===== Supplied information

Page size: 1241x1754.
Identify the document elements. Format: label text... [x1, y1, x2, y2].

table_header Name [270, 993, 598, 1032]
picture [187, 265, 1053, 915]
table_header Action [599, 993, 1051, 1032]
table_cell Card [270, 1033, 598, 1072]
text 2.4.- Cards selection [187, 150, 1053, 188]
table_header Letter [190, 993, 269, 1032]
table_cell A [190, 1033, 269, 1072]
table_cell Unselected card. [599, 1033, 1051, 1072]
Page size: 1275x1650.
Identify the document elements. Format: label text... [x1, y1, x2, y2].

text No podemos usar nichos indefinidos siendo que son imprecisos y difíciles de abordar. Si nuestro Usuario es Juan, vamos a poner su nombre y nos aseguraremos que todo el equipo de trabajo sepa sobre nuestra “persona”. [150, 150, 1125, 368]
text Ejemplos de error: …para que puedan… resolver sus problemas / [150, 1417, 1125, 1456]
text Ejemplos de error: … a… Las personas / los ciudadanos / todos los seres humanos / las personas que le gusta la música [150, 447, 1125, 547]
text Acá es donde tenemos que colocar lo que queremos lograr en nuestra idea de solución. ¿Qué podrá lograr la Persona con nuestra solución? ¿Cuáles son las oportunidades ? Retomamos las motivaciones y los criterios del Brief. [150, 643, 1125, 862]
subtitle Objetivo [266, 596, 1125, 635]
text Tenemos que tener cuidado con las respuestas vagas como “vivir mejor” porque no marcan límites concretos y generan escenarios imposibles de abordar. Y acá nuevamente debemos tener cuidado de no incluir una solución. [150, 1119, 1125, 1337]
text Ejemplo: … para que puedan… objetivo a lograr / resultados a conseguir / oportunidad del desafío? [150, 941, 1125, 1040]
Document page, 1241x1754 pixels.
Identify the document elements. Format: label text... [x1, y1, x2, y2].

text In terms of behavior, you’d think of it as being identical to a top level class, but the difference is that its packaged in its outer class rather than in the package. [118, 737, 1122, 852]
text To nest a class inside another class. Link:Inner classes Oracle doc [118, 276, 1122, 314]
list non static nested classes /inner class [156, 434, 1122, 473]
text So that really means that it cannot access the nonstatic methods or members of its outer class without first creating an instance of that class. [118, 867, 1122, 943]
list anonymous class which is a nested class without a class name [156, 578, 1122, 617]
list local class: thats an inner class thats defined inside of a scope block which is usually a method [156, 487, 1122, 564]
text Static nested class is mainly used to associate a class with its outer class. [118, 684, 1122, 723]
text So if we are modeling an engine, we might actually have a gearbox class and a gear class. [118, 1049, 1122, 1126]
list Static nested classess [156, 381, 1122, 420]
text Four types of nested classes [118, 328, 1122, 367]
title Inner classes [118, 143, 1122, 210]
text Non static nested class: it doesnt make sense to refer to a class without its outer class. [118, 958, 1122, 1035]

==========

#### Instructions for the task
Arrange the lines as a numbered list, starting from the first line of the items and ending with the line that contains "table_cell A [190, 1033, 269, 1072]". Leave out any blank lines.

#### The reply
1. Page size: 1241x1754.
2. Identify the document elements. Format: label text... [x1, y1, x2, y2].
3. table_header Name [270, 993, 598, 1032]
4. picture [187, 265, 1053, 915]
5. table_header Action [599, 993, 1051, 1032]
6. table_cell Card [270, 1033, 598, 1072]
7. text 2.4.- Cards selection [187, 150, 1053, 188]
8. table_header Letter [190, 993, 269, 1032]
9. table_cell A [190, 1033, 269, 1072]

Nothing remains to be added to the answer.